Assange: “Washington ha criminalizzato il giornalismo”

Al Consiglio d'Europa le sue prime dichiarazioni pubbliche da quando è stato liberato a giugno

Assange: “Washington ha criminalizzato il giornalismo”
Julian Assange

La libertà di espressione e tutto ciò che ne consegue si trovano a un bivio oscuro. Temo che, a meno che istituzioni che stabiliscono norme come il Consiglio d’Europa non si sveglino di fronte alla gravità della situazione, sarà troppo tardi”. Lo ha detto Julian Assange, testimoniando il primo Ottobre al Consiglio d’Europa. Questa è la prima volta che il fondatore di WikiLeaks prende la parola in pubblico da quando è stato liberato alla fine del giugno scorso dopo aver trascorso gli ultimi quattordici anni presso l’ambasciata ecuadoriana a Londra e poi detenuto nel carcere britannico di alta sicurezza di Belmarsh.
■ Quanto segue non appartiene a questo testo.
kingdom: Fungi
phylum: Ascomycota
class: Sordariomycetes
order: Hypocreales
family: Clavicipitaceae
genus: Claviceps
Ecco alcuni passaggi del suo intervento.

“Se l’Europa vuole avere un futuro in cui la libertà di parola e la libertà di pubblicare la verità non siano privilegi riservati a pochi ma diritti garantiti a tutti, allora deve agire in modo che ciò che è accaduto nel mio caso non accada mai a nessun altro”, ha sottolineato Assange, chiedendo a tutti di fare la propria parte per “garantire che la luce della libertà non si affievolisca mai, che la ricerca della verità continui a vivere e che le voci di molti non vengano messe a tacere dagli interessi di pochi”. 

“Vedo più impunità, più segretezza, più rappresaglie per aver detto la verità, e più autocensura. È difficile non tracciare una linea tra il governo degli Stati Uniti che attraversa il Rubicone criminalizzando a livello internazionale il giornalismo e il freddo clima attuale per la libertà di espressione”.

“Ora la giustizia per me è preclusa poiché il governo degli Stati Uniti ha insistito per iscritto nel suo patteggiamento che non posso presentare un caso alla Corte europea per i diritti dell’uomo o anche una richiesta di legge sulla libertà di informazione per ciò che mi è stato fatto a seguito della richiesta di estradizione”.

“Ho scelto la libertà sull’impossibilità di ottenere giustizia. Voglio essere totalmente chiaro. Non sono libero oggi perché il sistema ha funzionato. Sono libero oggi perché dopo anni di carcere mi sono dichiarato colpevole di giornalismo”.

“Gli europei devono obbedire alla legge sullo spionaggio degli Stati Uniti. Il mio caso ha aperto la porta alla possibilità che qualsiasi grande Stato possa perseguire i giornalisti in Europa”.  

“I giornalisti non dovrebbero essere perseguiti per aver svolto il loro lavoro. Il giornalismo non è un crimine. È un pilastro di una società libera e informata”.